The Defendant conceded that if the Court found for the Claimant on limitation then breach of duty would follow. It disputed causation however, on the basis that there was no expert evidence from an occupational hygienist and so it would be “unsafe” for the Court to presume that the Helsinki Criteria were met to prove that the exposure caused the asbestosis [47]. The Defendant highlighted that Professor Maskell, consultant chest physician, said that whilst his view was that the Claimant’s exposure was likely to meet the criteria, it “obviously would be for an occupational hygienist to confirm” [49].

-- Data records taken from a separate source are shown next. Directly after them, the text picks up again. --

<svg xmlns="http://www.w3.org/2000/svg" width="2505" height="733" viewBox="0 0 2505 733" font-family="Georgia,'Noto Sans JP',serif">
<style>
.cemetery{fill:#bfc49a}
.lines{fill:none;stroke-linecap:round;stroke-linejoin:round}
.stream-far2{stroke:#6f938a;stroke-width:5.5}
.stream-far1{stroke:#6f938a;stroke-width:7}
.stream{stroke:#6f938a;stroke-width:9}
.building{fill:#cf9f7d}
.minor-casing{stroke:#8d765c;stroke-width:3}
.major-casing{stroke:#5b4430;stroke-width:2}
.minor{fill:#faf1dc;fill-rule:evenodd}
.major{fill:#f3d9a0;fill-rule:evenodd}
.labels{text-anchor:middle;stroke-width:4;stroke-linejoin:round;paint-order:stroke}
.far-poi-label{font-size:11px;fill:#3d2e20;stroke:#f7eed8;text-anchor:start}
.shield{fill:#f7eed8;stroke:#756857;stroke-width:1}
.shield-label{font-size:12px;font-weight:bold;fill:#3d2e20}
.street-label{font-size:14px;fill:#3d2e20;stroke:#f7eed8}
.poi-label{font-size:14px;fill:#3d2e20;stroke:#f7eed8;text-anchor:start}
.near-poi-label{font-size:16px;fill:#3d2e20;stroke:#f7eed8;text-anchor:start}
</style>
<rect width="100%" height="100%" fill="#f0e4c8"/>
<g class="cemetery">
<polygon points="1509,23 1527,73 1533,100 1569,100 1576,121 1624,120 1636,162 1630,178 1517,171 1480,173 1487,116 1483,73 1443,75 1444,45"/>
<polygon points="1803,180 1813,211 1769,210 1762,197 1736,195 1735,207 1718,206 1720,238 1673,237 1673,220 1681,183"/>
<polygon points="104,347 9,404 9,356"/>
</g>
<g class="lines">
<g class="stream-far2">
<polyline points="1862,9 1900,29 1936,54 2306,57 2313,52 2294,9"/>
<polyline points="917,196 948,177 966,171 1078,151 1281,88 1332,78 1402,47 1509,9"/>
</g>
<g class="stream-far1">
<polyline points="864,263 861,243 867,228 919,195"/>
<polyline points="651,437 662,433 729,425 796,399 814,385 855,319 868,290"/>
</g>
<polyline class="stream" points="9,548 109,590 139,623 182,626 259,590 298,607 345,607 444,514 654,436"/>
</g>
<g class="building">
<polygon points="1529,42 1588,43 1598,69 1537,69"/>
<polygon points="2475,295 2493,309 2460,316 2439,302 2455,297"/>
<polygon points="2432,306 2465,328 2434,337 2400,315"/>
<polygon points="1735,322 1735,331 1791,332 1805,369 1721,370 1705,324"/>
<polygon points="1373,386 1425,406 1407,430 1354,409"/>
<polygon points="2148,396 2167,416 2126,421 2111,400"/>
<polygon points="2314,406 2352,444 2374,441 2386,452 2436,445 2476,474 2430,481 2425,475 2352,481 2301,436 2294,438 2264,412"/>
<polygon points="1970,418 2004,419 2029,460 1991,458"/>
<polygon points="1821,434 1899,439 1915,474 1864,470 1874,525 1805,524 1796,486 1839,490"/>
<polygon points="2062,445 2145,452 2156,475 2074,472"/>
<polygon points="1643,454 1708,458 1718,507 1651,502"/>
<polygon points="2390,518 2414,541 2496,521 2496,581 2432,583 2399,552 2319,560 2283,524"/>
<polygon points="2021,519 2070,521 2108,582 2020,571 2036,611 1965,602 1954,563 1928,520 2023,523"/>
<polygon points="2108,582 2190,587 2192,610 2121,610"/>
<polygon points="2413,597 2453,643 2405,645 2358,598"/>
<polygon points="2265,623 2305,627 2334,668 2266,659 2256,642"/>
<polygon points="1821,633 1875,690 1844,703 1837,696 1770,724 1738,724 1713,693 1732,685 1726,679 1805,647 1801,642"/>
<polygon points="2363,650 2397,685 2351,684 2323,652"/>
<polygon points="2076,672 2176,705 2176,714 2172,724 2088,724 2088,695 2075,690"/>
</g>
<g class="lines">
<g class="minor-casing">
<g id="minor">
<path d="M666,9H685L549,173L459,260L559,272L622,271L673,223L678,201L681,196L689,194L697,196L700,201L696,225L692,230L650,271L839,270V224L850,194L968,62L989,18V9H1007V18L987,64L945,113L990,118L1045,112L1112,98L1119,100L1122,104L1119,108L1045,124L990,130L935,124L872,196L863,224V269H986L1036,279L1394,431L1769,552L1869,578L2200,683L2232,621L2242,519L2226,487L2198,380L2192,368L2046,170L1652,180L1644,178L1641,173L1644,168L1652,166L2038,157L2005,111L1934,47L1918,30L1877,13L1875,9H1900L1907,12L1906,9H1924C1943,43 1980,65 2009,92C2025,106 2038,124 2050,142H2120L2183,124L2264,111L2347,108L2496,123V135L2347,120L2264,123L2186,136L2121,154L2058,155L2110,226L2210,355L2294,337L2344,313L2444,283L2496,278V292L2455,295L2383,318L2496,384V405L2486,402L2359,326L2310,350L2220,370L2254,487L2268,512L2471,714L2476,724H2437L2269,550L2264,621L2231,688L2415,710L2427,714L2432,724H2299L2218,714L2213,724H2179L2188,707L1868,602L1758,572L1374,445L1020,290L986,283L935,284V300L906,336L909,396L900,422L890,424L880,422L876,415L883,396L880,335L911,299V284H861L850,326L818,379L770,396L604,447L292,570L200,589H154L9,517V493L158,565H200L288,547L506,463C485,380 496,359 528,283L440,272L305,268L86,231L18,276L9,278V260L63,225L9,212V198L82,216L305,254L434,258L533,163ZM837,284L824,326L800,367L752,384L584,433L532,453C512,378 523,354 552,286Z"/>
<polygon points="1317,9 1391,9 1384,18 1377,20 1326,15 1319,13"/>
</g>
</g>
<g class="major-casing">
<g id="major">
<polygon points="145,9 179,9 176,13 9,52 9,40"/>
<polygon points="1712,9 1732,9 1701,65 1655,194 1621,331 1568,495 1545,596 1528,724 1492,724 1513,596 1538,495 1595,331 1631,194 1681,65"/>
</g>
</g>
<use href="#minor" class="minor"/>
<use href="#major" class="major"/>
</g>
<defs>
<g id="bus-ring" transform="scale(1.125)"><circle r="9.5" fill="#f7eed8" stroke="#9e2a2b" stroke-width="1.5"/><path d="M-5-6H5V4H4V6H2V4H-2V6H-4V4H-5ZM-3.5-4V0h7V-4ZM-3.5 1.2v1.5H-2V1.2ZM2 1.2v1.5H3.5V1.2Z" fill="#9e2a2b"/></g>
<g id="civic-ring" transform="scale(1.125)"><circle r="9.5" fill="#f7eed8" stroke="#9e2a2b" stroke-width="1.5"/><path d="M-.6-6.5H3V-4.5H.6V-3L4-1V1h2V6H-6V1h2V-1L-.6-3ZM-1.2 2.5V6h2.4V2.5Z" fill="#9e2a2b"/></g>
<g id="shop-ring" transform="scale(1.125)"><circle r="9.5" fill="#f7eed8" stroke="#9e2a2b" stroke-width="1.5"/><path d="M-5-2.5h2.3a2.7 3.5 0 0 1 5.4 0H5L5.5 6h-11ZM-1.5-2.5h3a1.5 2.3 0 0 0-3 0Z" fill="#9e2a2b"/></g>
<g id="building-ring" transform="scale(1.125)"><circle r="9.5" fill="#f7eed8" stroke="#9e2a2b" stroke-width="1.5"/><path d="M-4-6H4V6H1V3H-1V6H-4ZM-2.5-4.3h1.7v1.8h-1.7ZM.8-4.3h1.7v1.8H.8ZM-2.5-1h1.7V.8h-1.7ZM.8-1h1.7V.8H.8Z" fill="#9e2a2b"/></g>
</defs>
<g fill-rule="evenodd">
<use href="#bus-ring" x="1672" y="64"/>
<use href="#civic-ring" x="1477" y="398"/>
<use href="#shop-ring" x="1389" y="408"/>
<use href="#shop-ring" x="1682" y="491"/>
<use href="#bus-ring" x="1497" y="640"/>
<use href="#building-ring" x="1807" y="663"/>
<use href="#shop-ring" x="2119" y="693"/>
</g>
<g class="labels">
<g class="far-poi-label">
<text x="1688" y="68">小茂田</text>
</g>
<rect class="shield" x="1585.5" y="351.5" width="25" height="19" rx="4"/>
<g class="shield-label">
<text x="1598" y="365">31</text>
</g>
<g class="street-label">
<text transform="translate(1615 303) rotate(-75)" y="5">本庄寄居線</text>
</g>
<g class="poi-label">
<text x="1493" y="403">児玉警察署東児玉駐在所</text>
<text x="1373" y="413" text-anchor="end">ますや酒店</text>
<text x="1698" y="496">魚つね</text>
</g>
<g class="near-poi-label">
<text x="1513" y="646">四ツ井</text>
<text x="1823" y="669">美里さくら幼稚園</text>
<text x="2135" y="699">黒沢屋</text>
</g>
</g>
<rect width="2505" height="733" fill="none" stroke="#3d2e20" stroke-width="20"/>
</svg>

The Claimant submitted that the nature of the Claimant’s asbestos exposure was moderate to heavy, evidenced by the Claimant’s evidence of fact and Professor Maskell’s expert opinion. He submitted that the Helsinki Criteria required 25 f/ml years of asbestos or “one year of heavy exposure or five to ten years of moderate exposure” [50]. The evidence in this case amply satisfied the second alternative even without occupational hygienist evidence on f/ml years. It was submitted that there was no attempt to go behind the diagnosis, this was medical question and an alternate diagnosis (namely IPF) had never been suggested by the Defendant.

The Court found that the combined evidence of the Claimant and Professor Maskell was “sufficient to prove, on the balance of probabilities, that he had moderate to severe exposure to asbestos … consistent with the Helsinki Criteria” [53]. The Court was particularly persuaded by the Claimant’s evidence that he used to blow asbestos dust away after cutting into asbestos materials with a handsaw so that he could make the next cut [52]. Other relevant factors were that the Claimant had not been exposed to asbestos in any other employment and that the diagnosis of asbestosis was not disputed.  

Comment

This judgment is likely to be seen by claimant asbestos litigators as an extremely promising one on limitation. The meaning of date of knowledge in asbestosis cases, where the onset is so gradual, has not always been clear. It was a curious feature of this case that the Defendant sought to challenge causation in fact (therefore challenging the diagnosis of asbestosis) whilst simultaneously arguing that the Claimant ought to have brought his action earlier on the basis that he knew that he had asbestosis. The Court’s finding that time does not run until the date of diagnosis on these facts is a welcome one. The decision on section 33 is similarly reassuring.

The findings on causation without occupational hygiene evidence are also extremely valuable. In many asbestos exposure claims occupational hygiene evidence is obtained as a matter of course which, provided it shows the Helsinki Criteria are met, strengthens a claimant’s case on causation. However, this judgment shows that such evidence is not always necessary where (i) the claimant’s factual account and medical evidence supports one year of continuous exposure or five to ten years of moderate exposure and (ii) that where the diagnosis of asbestosis is not challenged.